I knew I couldn’t see past our meager lights into the rest of the cave, but that didn’t stop me from trying. “Why isn’t there a welcoming committee here? Not that I mind Nukpana being rude, but I do have a vested interest in why.”

“And I have a vested interest in air,” said a muffled and all-too-familiar voice—from
inside
the crate. “Could someone let me out?”

Never think that a situation couldn’t get any worse.

Our crate contained something besides supplies.

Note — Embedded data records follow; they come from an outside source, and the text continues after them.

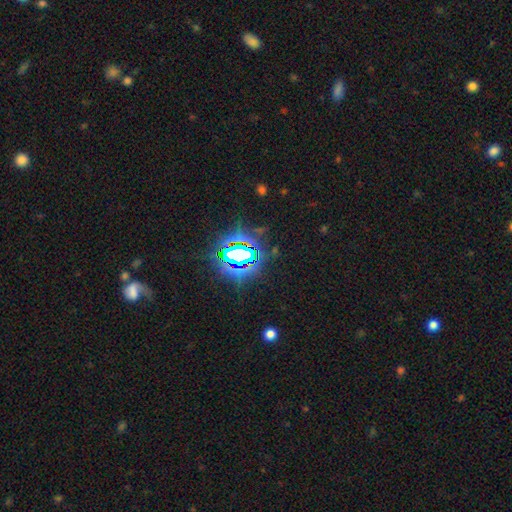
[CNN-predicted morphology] Smooth or featured: star or artifact — 78% (smooth — 12%)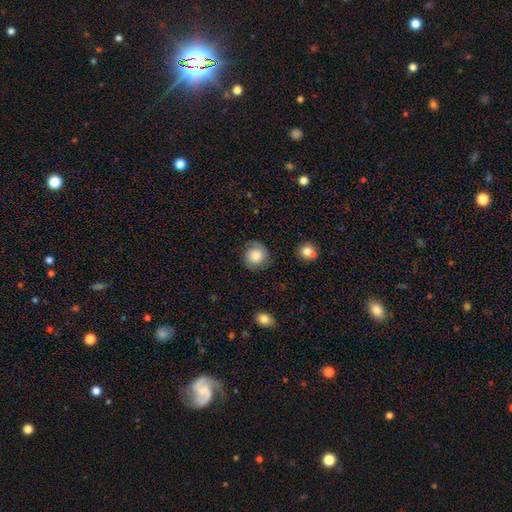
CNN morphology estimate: Smooth or featured: smooth — 74% (featured or disk — 18%)
How rounded: round — 87% (in between — 12%)
Merging: none — 69% (minor disturbance — 21%)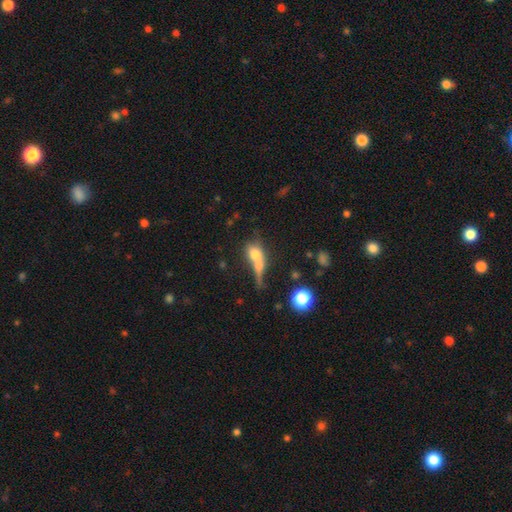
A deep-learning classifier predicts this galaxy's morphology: The model was most divided on "how rounded": in between: 47%, round: 36%, cigar-shaped: 17%. More confident: smooth or featured — smooth (63%); merging — merger (53%).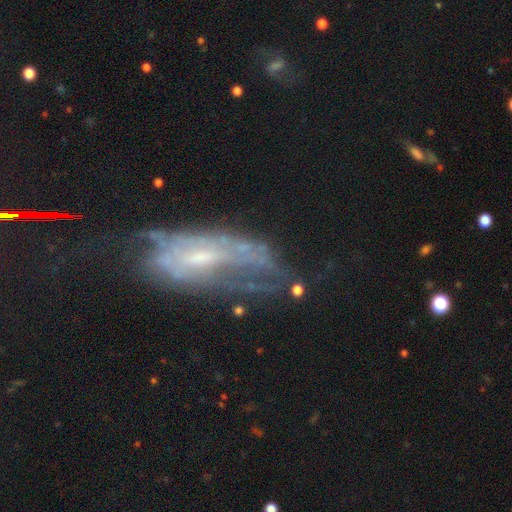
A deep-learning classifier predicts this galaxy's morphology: A featured or disk galaxy (70%) with no bar (47%), spiral arms (55%) and a small central bulge (46%). Merging: none (44%).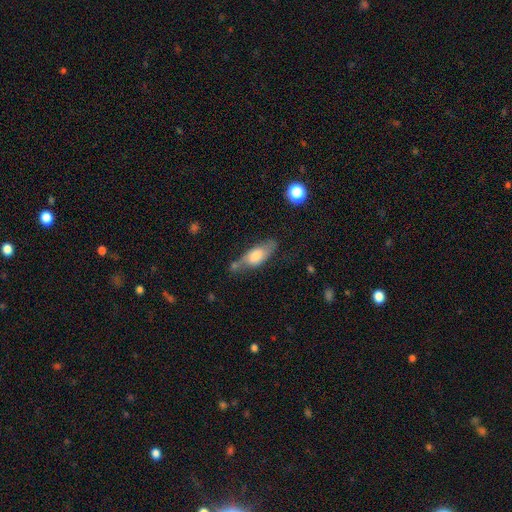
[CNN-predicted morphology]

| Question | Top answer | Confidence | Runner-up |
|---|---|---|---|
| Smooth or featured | smooth | 59% | featured or disk (33%) |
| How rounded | in between | 68% | cigar-shaped (29%) |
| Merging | none | 53% | minor disturbance (26%) |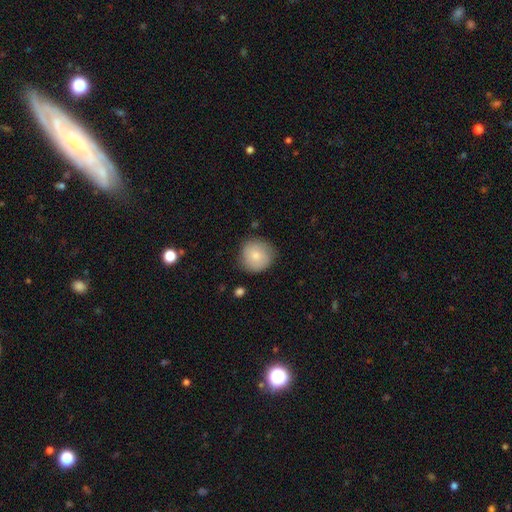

It had Talon stowed away inside.

It probably should’ve taken a crowbar to get into that crate, but Tam ripped into it just fine with his bare hands—probably so he could wrap them around Talon’s neck. From the look on Tam’s face, the kid would have been better off staying in the box, air or no air. Once Talon got a look at his father’s face for himself, I think the kid agreed with me.

Talon was even more scrunched up in the crate than I had been when I slammed into it. He’d wedged himself into one corner, his knees tight against his chest, head bent forward, hands clutching what looked like a small ham. My stomach rumbled.

Tam was virtually shaking with suppressed rage, and for once, Talon did the smart thing and kept his mouth shut.

“Cadet Nathrach,” Mychael said. “What a completely unpleasant and
unauthorized
surprise.”

Talon looked from his dad to his commander. “I can explain.”

“I seriously doubt that.” Tam reached in, grabbed his son by the front of his uniform, and, with a hard twist and pull, popped Talon free from the supplies, leaving a roughly Talon-shaped indentation in a stack of blankets. But Talon, being Talon, the moment he was out he started talking. Bad idea. It was like the kid couldn’t help himself.

“I didn’t take any supplies out to make room for me.”

I didn’t think Tam heard one word the kid said.

Discipline—either of the self or the plain variety—wasn’t a big part of Talon’s thinking. He’d been on his own for much of his young life, and had used his magic any way he had to in order to survive. Talon was nearly as talented a spellsinger as Piaras, so the kid had some nifty tricks up those gray uniform sleeves, and he didn’t think twice about whipping any of them out. That there were consequences to his actions, especially to others, was just beginning to occur to him. If he ran into a problem, he had a trick to fix it. Magic wasn’t the cure-all solution to everything. Tam was trying to teach his son that. Regor was no place for Talon to continue his education.

The kid was the proverbial loose cannon. Powerful but unfocused, the majority of his magic remained uncharted waters—deep uncharted waters. That description applied to Piaras, too.